Le revirement français sur le Sahara occidental a été selon lui un « tournant ». « Malgré son passé colonial, la Francerestait le pays des droits de l’homme aux yeux des Algériens et Algériennes. Mais à ce moment-là, on a vu ce qu’elle faisait du droit international et du droit à l’autodétermination des peuples. » L’inaction face aux massacres à Gaza et, avant cela, la répression des mouvements sociaux ou la banalisation de l’extrême droite ont aussi lentement fait « basculer l’image de démocratie » dont bénéficiait la France. Pour beaucoup, cette dernière n’est plus en position de « donner des leçons ».

Agrandir l’image : Illustration 2Noureddine Zerkaoui, spécialiste de l’histoire nouvelle et contemporaine. © Nejma Brahim / Mediapart
Autre dossier brûlant entre les deux pays, le sort de l’écrivain Boualem Sansal, emprisonné en Algérie de façon arbitraire alors qu’il est gravement malade. « Il est algérien avant d’être français », tranche Samir*, un trentenaire rencontré à Bejaïa, dans la région de la Kabylie. Au milieu de son visage rond au teint clair, ses sourcils se froncent pour marquer son agacement. « L’Algérie est un pays souverain qui peut poursuivre quiconque a violé ses lois intérieures. »
Comme lui, beaucoup estiment que l’auteur n’a pas été enfermé « en tant qu’écrivain » mais en tant que citoyen algérien, pour les propos qu’il a tenus sur l’intégrité territoriale de l’Algérie. « La France le défend surtout parce qu’il est proche de l’extrême droite et qu’il critique l’Algérie », dit-il en reprenant une gorgée de café, lorsque nous le retrouvons à son domicile, le 9 mars au soir après le ftour, le repas du ramadan. « Les autres détenus politiques algériens n’intéressent personne », ajoute-t-il.
S’agissant des influenceurs algériens ayant défrayé la chronique, en particulier Doualemn, expulsé par la France puis renvoyé illico par l’Algérie, il interroge la notion d’État de droit. « Est-ce qu’il n’avait pas des voies de recours en justice avant d’être expulsé ? Et puis, il avait une carte de séjour. » Dans les faits, le ministère de l’intérieur peut à tout moment procéder à un retrait de titre de séjour, notamment lorsqu’il estime que la présence de l’individu sur le territoire représente une menace pour l’État.
Prise de distance
Mais il est vrai qu’après l’aller-retour express de l’influenceur à Alger, la justice a suspendu la première mesure d’éloignement dont il faisait l’objet fin janvier. L’obligation de quitter le territoire français (OQTF) qui lui a été délivrée après son expulsion manquée a ensuite été annulée par le tribunal administratif de Melun le 6 février ; jetant le trouble sur la « méthode Retailleau ». Il a fini par être condamné à cinq mois de prison avec sursis, et a été arrêté jeudi 20 mars en vue d’être de nouveau expulsé, selonBFMTV.
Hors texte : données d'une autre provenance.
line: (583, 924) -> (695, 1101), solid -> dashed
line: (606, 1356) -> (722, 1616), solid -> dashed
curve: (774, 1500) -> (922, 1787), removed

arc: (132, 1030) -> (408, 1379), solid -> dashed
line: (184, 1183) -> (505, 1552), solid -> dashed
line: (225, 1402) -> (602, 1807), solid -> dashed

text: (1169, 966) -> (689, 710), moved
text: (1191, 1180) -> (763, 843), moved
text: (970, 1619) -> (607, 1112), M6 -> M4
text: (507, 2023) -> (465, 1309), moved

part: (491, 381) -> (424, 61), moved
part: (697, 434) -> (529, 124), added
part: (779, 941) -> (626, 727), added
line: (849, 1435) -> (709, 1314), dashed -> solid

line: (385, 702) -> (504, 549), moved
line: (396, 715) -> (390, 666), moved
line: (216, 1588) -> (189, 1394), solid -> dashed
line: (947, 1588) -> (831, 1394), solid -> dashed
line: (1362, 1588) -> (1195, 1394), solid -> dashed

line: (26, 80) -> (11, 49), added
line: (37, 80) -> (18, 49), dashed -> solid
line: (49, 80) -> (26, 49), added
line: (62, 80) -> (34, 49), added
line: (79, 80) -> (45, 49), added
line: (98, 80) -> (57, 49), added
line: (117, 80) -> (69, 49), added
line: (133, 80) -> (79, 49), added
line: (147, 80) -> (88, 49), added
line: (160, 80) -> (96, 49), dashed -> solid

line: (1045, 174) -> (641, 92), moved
Quant aux laissez-passer consulaires que la France réclame pour pouvoir expulser les ressortissant·es algérien·nes présent·es sur son territoire, Samir fait un parallèle : pourquoi la France n’a-t-elle pas renvoyé les oligarques algériens qui ont « fait tant de mal » sous l’ère Bouteflika et ont « volé l’argent du peuple pour acheter des appartements dans les beaux quartiers parisiens ? », interroge-t-il.